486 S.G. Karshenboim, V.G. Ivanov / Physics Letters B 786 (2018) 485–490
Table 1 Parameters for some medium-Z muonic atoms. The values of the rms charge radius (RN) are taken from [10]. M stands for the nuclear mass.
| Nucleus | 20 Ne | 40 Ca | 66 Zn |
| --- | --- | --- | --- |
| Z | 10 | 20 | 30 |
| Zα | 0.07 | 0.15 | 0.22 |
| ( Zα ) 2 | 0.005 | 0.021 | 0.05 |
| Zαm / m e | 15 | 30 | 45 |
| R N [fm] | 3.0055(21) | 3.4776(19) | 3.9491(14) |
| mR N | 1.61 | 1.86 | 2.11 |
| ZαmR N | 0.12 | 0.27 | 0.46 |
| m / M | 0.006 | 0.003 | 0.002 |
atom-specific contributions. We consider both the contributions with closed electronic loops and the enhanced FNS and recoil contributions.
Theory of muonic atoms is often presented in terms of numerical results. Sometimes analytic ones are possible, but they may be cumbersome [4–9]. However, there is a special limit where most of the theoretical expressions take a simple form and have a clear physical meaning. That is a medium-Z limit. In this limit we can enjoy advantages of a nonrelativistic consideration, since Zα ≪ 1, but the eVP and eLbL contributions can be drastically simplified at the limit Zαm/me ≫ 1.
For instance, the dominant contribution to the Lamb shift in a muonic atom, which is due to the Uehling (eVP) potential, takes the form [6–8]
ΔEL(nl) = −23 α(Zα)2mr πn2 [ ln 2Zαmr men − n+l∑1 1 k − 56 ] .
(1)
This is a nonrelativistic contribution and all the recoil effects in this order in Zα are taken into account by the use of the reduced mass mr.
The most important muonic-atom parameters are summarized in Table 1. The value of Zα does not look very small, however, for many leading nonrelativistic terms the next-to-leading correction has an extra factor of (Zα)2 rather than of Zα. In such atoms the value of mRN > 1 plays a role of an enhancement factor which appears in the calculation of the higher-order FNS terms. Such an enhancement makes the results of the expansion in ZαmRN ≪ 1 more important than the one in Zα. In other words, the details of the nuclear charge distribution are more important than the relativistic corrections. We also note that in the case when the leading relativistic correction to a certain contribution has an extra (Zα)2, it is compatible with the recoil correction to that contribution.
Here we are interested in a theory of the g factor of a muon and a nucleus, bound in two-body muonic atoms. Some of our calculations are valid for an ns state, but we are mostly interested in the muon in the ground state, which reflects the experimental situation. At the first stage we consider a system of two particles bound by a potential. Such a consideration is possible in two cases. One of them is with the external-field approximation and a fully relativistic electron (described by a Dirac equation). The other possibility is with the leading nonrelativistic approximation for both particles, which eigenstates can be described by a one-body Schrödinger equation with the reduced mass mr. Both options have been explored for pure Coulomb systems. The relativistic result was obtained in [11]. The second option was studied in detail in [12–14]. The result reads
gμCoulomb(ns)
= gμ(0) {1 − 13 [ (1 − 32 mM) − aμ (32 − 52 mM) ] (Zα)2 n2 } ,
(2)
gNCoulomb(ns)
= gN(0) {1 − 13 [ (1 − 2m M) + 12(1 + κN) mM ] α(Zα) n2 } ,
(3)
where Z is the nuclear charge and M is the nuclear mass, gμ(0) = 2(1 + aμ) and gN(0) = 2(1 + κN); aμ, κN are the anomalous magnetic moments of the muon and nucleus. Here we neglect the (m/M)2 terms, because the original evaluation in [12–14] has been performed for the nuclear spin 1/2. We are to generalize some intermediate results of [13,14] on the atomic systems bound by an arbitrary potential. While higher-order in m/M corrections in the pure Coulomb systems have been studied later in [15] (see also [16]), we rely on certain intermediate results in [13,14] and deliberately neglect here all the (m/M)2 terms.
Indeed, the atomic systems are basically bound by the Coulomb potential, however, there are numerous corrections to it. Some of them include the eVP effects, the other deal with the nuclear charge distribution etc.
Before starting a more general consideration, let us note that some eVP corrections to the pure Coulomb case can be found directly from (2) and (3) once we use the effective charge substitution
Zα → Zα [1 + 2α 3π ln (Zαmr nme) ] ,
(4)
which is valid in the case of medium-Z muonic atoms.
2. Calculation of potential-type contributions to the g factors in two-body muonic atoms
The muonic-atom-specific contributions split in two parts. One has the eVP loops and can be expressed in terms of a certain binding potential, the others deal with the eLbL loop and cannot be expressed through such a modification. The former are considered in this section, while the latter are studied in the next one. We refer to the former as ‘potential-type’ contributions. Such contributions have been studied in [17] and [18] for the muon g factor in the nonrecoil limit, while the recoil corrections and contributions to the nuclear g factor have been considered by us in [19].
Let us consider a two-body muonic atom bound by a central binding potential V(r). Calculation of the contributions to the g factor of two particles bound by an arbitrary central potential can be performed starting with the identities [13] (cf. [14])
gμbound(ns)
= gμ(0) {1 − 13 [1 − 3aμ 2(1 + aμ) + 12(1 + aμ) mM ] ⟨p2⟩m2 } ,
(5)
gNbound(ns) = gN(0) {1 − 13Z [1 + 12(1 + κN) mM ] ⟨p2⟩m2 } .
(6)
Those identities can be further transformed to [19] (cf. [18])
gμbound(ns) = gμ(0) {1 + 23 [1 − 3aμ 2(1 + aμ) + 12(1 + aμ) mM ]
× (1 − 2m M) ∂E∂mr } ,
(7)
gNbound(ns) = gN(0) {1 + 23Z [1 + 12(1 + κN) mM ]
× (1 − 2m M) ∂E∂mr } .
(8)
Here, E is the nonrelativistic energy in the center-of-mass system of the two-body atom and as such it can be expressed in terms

+++++

ASSIGNMENT: Your reply should match the data above exactly, line for line.

SOLUTION TO THIS TASK:
486 S.G. Karshenboim, V.G. Ivanov / Physics Letters B 786 (2018) 485–490
Table 1 Parameters for some medium-Z muonic atoms. The values of the rms charge radius (RN) are taken from [10]. M stands for the nuclear mass.
| Nucleus | 20 Ne | 40 Ca | 66 Zn |
| --- | --- | --- | --- |
| Z | 10 | 20 | 30 |
| Zα | 0.07 | 0.15 | 0.22 |
| ( Zα ) 2 | 0.005 | 0.021 | 0.05 |
| Zαm / m e | 15 | 30 | 45 |
| R N [fm] | 3.0055(21) | 3.4776(19) | 3.9491(14) |
| mR N | 1.61 | 1.86 | 2.11 |
| ZαmR N | 0.12 | 0.27 | 0.46 |
| m / M | 0.006 | 0.003 | 0.002 |
atom-specific contributions. We consider both the contributions with closed electronic loops and the enhanced FNS and recoil contributions.
Theory of muonic atoms is often presented in terms of numerical results. Sometimes analytic ones are possible, but they may be cumbersome [4–9]. However, there is a special limit where most of the theoretical expressions take a simple form and have a clear physical meaning. That is a medium-Z limit. In this limit we can enjoy advantages of a nonrelativistic consideration, since Zα ≪ 1, but the eVP and eLbL contributions can be drastically simplified at the limit Zαm/me ≫ 1.
For instance, the dominant contribution to the Lamb shift in a muonic atom, which is due to the Uehling (eVP) potential, takes the form [6–8]
ΔEL(nl) = −23 α(Zα)2mr πn2 [ ln 2Zαmr men − n+l∑1 1 k − 56 ] .
(1)
This is a nonrelativistic contribution and all the recoil effects in this order in Zα are taken into account by the use of the reduced mass mr.
The most important muonic-atom parameters are summarized in Table 1. The value of Zα does not look very small, however, for many leading nonrelativistic terms the next-to-leading correction has an extra factor of (Zα)2 rather than of Zα. In such atoms the value of mRN > 1 plays a role of an enhancement factor which appears in the calculation of the higher-order FNS terms. Such an enhancement makes the results of the expansion in ZαmRN ≪ 1 more important than the one in Zα. In other words, the details of the nuclear charge distribution are more important than the relativistic corrections. We also note that in the case when the leading relativistic correction to a certain contribution has an extra (Zα)2, it is compatible with the recoil correction to that contribution.
Here we are interested in a theory of the g factor of a muon and a nucleus, bound in two-body muonic atoms. Some of our calculations are valid for an ns state, but we are mostly interested in the muon in the ground state, which reflects the experimental situation. At the first stage we consider a system of two particles bound by a potential. Such a consideration is possible in two cases. One of them is with the external-field approximation and a fully relativistic electron (described by a Dirac equation). The other possibility is with the leading nonrelativistic approximation for both particles, which eigenstates can be described by a one-body Schrödinger equation with the reduced mass mr. Both options have been explored for pure Coulomb systems. The relativistic result was obtained in [11]. The second option was studied in detail in [12–14]. The result reads
gμCoulomb(ns)
= gμ(0) {1 − 13 [ (1 − 32 mM) − aμ (32 − 52 mM) ] (Zα)2 n2 } ,
(2)
gNCoulomb(ns)
= gN(0) {1 − 13 [ (1 − 2m M) + 12(1 + κN) mM ] α(Zα) n2 } ,
(3)
where Z is the nuclear charge and M is the nuclear mass, gμ(0) = 2(1 + aμ) and gN(0) = 2(1 + κN); aμ, κN are the anomalous magnetic moments of the muon and nucleus. Here we neglect the (m/M)2 terms, because the original evaluation in [12–14] has been performed for the nuclear spin 1/2. We are to generalize some intermediate results of [13,14] on the atomic systems bound by an arbitrary potential. While higher-order in m/M corrections in the pure Coulomb systems have been studied later in [15] (see also [16]), we rely on certain intermediate results in [13,14] and deliberately neglect here all the (m/M)2 terms.
Indeed, the atomic systems are basically bound by the Coulomb potential, however, there are numerous corrections to it. Some of them include the eVP effects, the other deal with the nuclear charge distribution etc.
Before starting a more general consideration, let us note that some eVP corrections to the pure Coulomb case can be found directly from (2) and (3) once we use the effective charge substitution
Zα → Zα [1 + 2α 3π ln (Zαmr nme) ] ,
(4)
which is valid in the case of medium-Z muonic atoms.
2. Calculation of potential-type contributions to the g factors in two-body muonic atoms
The muonic-atom-specific contributions split in two parts. One has the eVP loops and can be expressed in terms of a certain binding potential, the others deal with the eLbL loop and cannot be expressed through such a modification. The former are considered in this section, while the latter are studied in the next one. We refer to the former as ‘potential-type’ contributions. Such contributions have been studied in [17] and [18] for the muon g factor in the nonrecoil limit, while the recoil corrections and contributions to the nuclear g factor have been considered by us in [19].
Let us consider a two-body muonic atom bound by a central binding potential V(r). Calculation of the contributions to the g factor of two particles bound by an arbitrary central potential can be performed starting with the identities [13] (cf. [14])
gμbound(ns)
= gμ(0) {1 − 13 [1 − 3aμ 2(1 + aμ) + 12(1 + aμ) mM ] ⟨p2⟩m2 } ,
(5)
gNbound(ns) = gN(0) {1 − 13Z [1 + 12(1 + κN) mM ] ⟨p2⟩m2 } .
(6)
Those identities can be further transformed to [19] (cf. [18])
gμbound(ns) = gμ(0) {1 + 23 [1 − 3aμ 2(1 + aμ) + 12(1 + aμ) mM ]
× (1 − 2m M) ∂E∂mr } ,
(7)
gNbound(ns) = gN(0) {1 + 23Z [1 + 12(1 + κN) mM ]
× (1 − 2m M) ∂E∂mr } .
(8)
Here, E is the nonrelativistic energy in the center-of-mass system of the two-body atom and as such it can be expressed in terms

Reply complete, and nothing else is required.